_List of tasks_
[a] Answer these from the interview:
(i) At which university does Lance Olsen teach?
(ii) What name does the girl at the center of Dreamlives of Debris give herself?
(iii) How many novels has Lance Olsen written?
[b] Copy the part of the interview between "EB: Dreamlives of" and "labyrinth below Knossos.", inclusive.
[c] Translate this sentence from the interview into Spanish: "He is a Guggenheim and an N.E.A. fellowship recipient and teaches at the University of Utah."

_Study text_
▼

An Interview with Lance Olsen, author of Dreamlives of Debris

photo credit: andi olsen

Lance Olsen is the author of more than 20 books including eleven novels, one hypertext, critical studies, short-story collections, a poetry chapbook, and two anti-textbooks. His work has appeared in such places as Conjunctions, Black Warrior Review, Fiction International, Iowa Review, Hotel Amerika, Village Voice, Time Out New York, BOMB, Gulf Coast, McSweeney’s, and Best American Non-Required Reading.

He is a Guggenheim and an N.E.A. fellowship recipient and teaches at the University of Utah.

We recently talked about his forthcoming book Dreamlives of Debris.

EB: Dreamlives of Debris seems to me to be in part a book about bodies. What prompted you to write this particular retelling of the story of Theseus and the Minotaur?

LO: The central point of view in Dreamlives of Debris lies with the Minotaur. We’re not talking about a monster with a bull’s head and human’s body here, though, but rather a little deformed girl whose parents hide her away at birth from public view in the labyrinth below Knossos.

She calls herself Debris, and possesses the ability to hear/see/feel the thoughts, memories, desires, pasts and futures of others throughout history, from Herodotus to Silk route traders to Borges, Derrida, and Edward Snowden. In fact, she can’t stop herself from channeling those voices. That’s the problem.

▲

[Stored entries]

▼

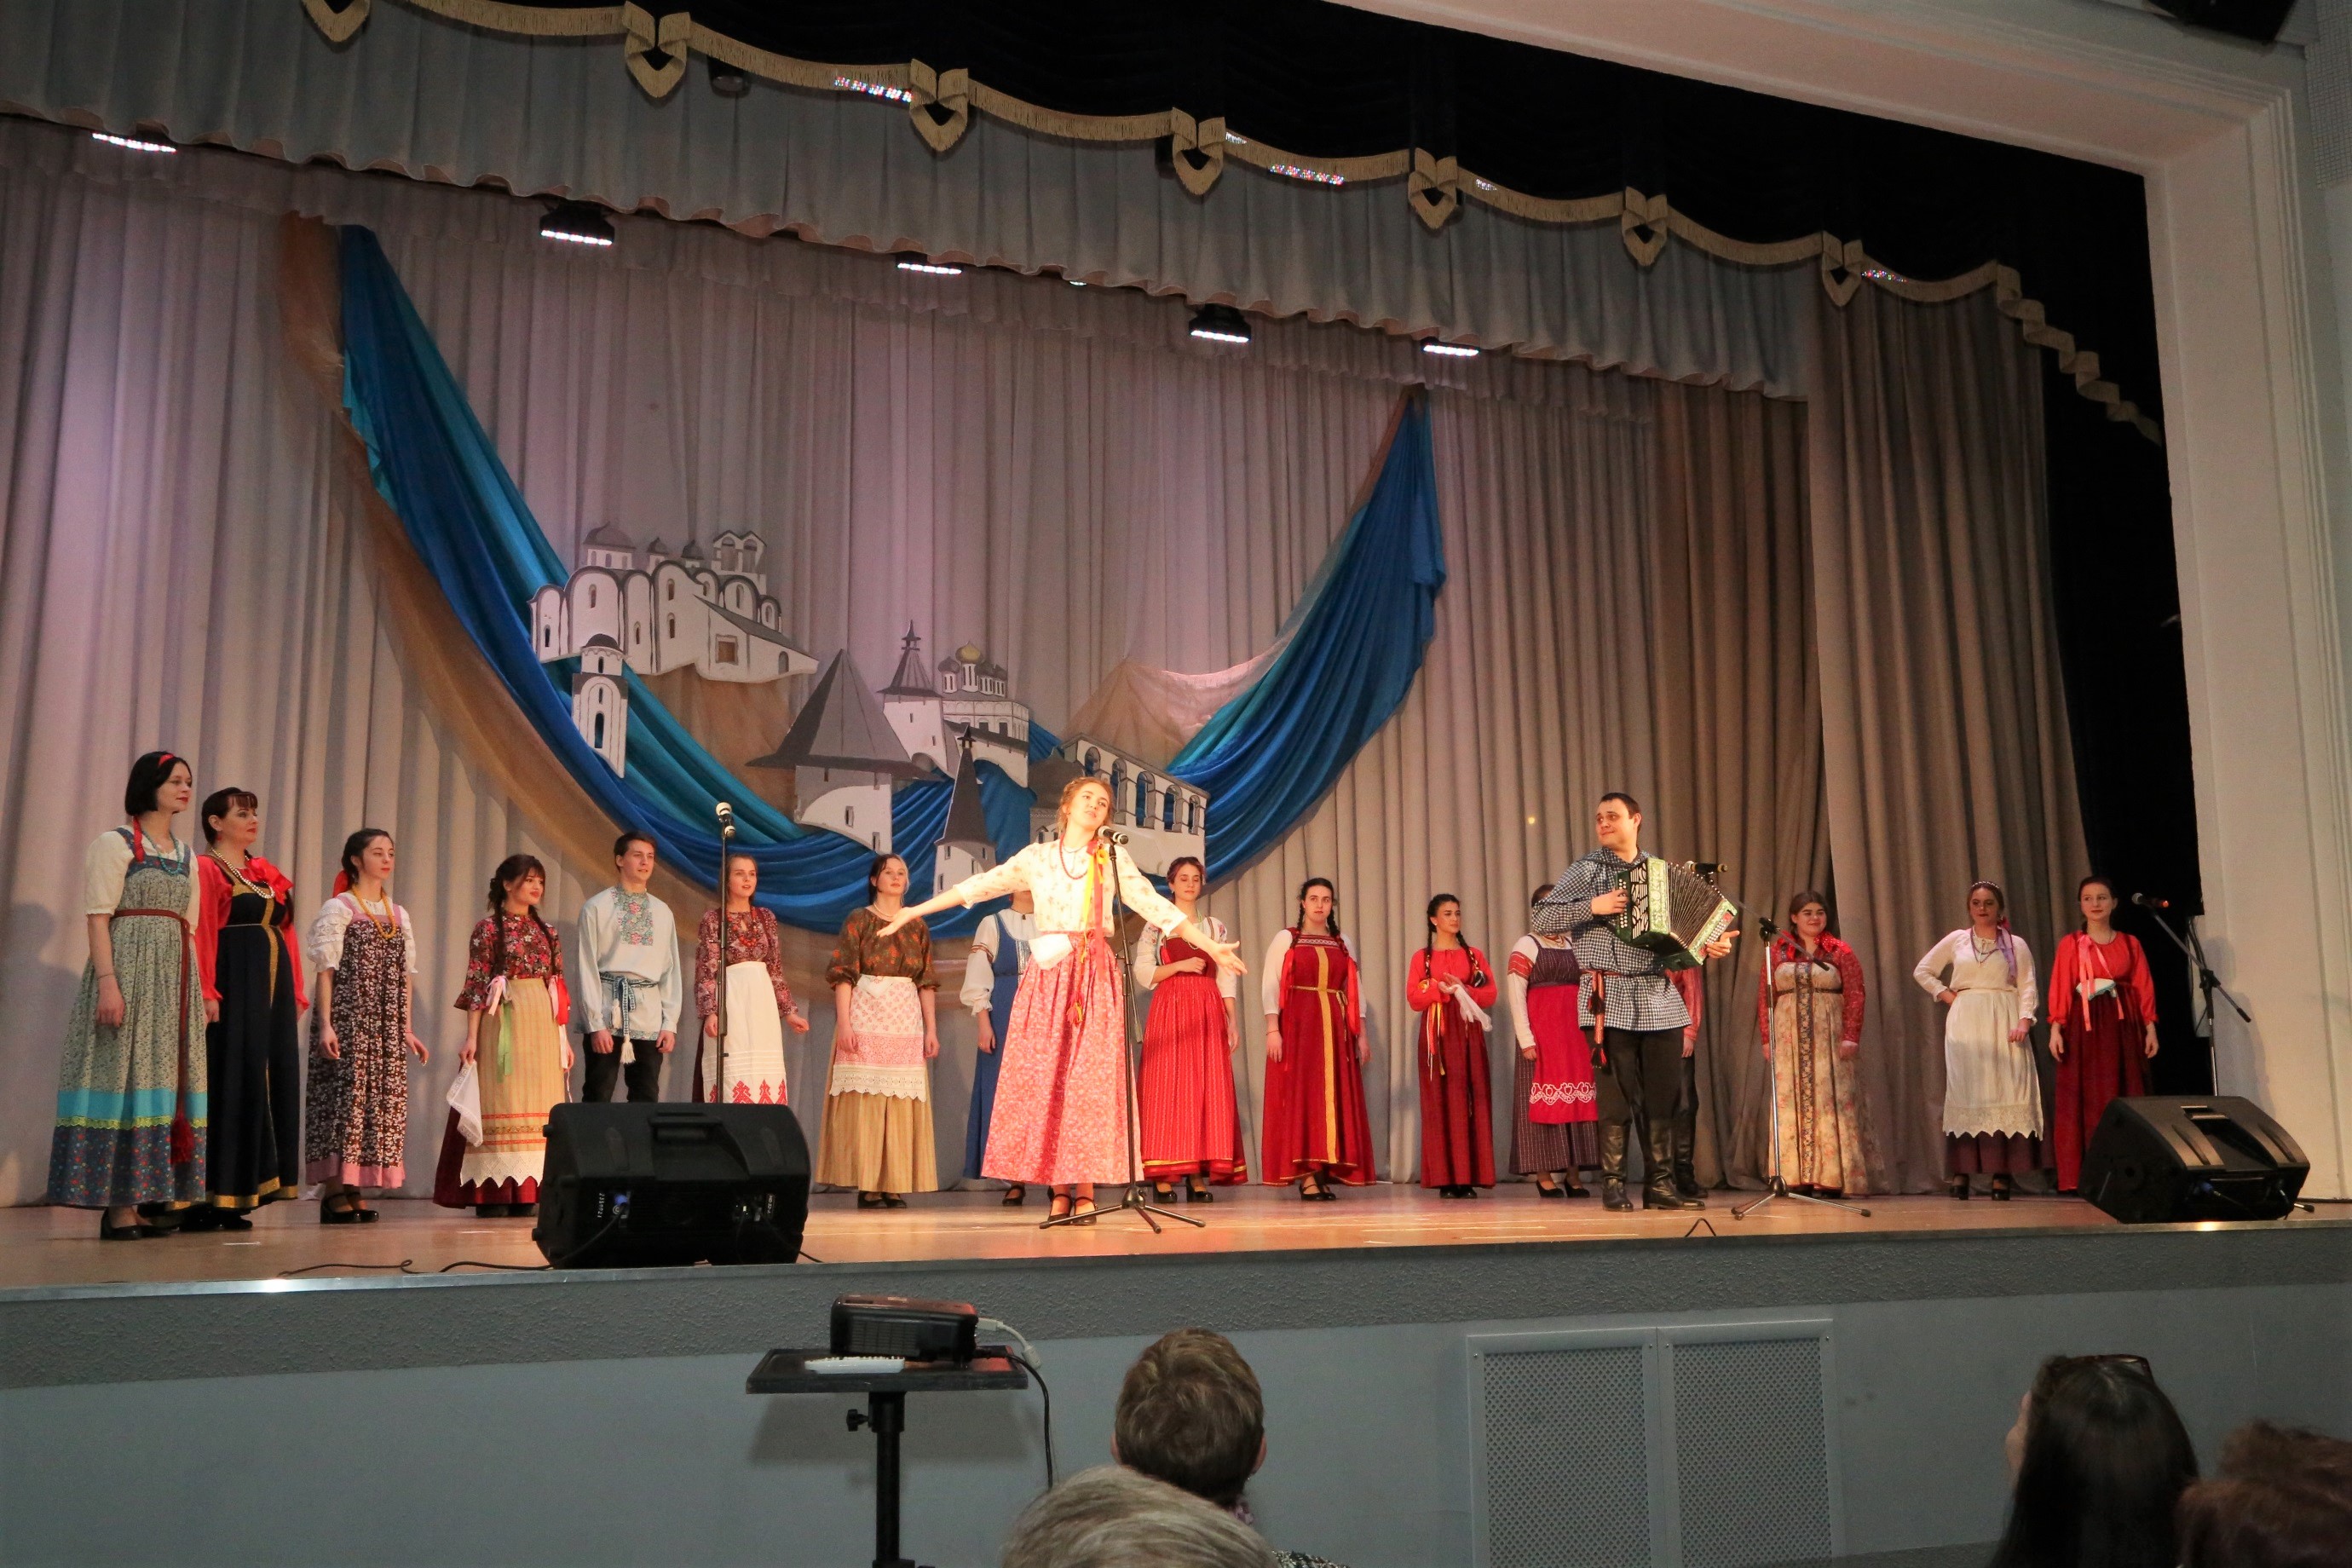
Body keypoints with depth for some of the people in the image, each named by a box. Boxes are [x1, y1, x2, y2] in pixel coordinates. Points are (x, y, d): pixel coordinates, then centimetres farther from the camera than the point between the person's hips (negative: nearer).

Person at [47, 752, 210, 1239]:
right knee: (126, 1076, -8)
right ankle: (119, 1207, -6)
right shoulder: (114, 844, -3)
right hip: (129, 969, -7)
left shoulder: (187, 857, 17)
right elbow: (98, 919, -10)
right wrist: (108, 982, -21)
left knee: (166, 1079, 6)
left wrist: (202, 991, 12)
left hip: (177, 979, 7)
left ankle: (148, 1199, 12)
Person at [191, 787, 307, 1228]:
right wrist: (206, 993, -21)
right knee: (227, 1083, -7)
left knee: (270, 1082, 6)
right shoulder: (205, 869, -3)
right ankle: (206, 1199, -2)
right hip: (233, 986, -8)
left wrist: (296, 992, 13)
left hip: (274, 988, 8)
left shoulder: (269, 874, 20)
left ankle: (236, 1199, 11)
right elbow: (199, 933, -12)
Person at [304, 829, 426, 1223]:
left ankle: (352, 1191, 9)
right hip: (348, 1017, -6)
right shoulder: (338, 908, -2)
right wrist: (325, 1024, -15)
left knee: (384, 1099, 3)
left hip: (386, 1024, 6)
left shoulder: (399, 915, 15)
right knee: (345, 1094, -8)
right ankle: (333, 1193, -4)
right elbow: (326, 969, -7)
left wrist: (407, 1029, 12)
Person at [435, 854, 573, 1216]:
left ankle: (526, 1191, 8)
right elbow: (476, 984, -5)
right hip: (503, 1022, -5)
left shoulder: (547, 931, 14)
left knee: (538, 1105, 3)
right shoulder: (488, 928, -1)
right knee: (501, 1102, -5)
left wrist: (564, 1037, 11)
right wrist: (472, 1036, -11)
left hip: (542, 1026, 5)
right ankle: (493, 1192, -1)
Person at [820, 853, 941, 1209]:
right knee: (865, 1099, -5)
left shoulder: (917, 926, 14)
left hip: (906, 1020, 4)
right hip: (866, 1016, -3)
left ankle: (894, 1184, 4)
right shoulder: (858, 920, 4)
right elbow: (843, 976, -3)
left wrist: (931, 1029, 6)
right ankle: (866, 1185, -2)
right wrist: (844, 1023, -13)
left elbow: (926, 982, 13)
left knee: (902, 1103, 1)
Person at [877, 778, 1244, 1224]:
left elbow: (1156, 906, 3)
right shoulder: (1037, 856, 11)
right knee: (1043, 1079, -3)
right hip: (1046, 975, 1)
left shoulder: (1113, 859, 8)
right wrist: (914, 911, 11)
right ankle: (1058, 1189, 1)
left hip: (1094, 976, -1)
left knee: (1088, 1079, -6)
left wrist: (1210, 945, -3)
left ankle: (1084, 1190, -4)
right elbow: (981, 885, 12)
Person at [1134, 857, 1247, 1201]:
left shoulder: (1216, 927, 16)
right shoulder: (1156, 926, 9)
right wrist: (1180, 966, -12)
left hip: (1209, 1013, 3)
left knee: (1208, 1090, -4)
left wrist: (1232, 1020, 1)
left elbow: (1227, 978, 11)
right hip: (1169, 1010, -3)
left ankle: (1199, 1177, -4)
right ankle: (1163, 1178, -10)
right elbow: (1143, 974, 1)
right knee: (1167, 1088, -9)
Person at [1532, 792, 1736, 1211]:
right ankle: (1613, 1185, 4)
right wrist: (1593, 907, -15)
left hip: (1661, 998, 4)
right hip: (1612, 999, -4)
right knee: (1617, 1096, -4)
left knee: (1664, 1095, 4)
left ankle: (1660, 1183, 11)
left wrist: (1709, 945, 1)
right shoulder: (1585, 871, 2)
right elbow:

▲

_Answers to this exercise_
[a]
(i) The University of Utah
(ii) Debris
(iii) Eleven

[b]
EB: Dreamlives of Debris seems to me to be in part a book about bodies. What prompted you to write this particular retelling of the story of Theseus and the Minotaur?

LO: The central point of view in Dreamlives of Debris lies with the Minotaur. We’re not talking about a monster with a bull’s head and human’s body here, though, but rather a little deformed girl whose parents hide her away at birth from public view in the labyrinth below Knossos.

[c] Ha recibido una beca Guggenheim y una beca del N.E.A., y enseña en la Universidad de Utah.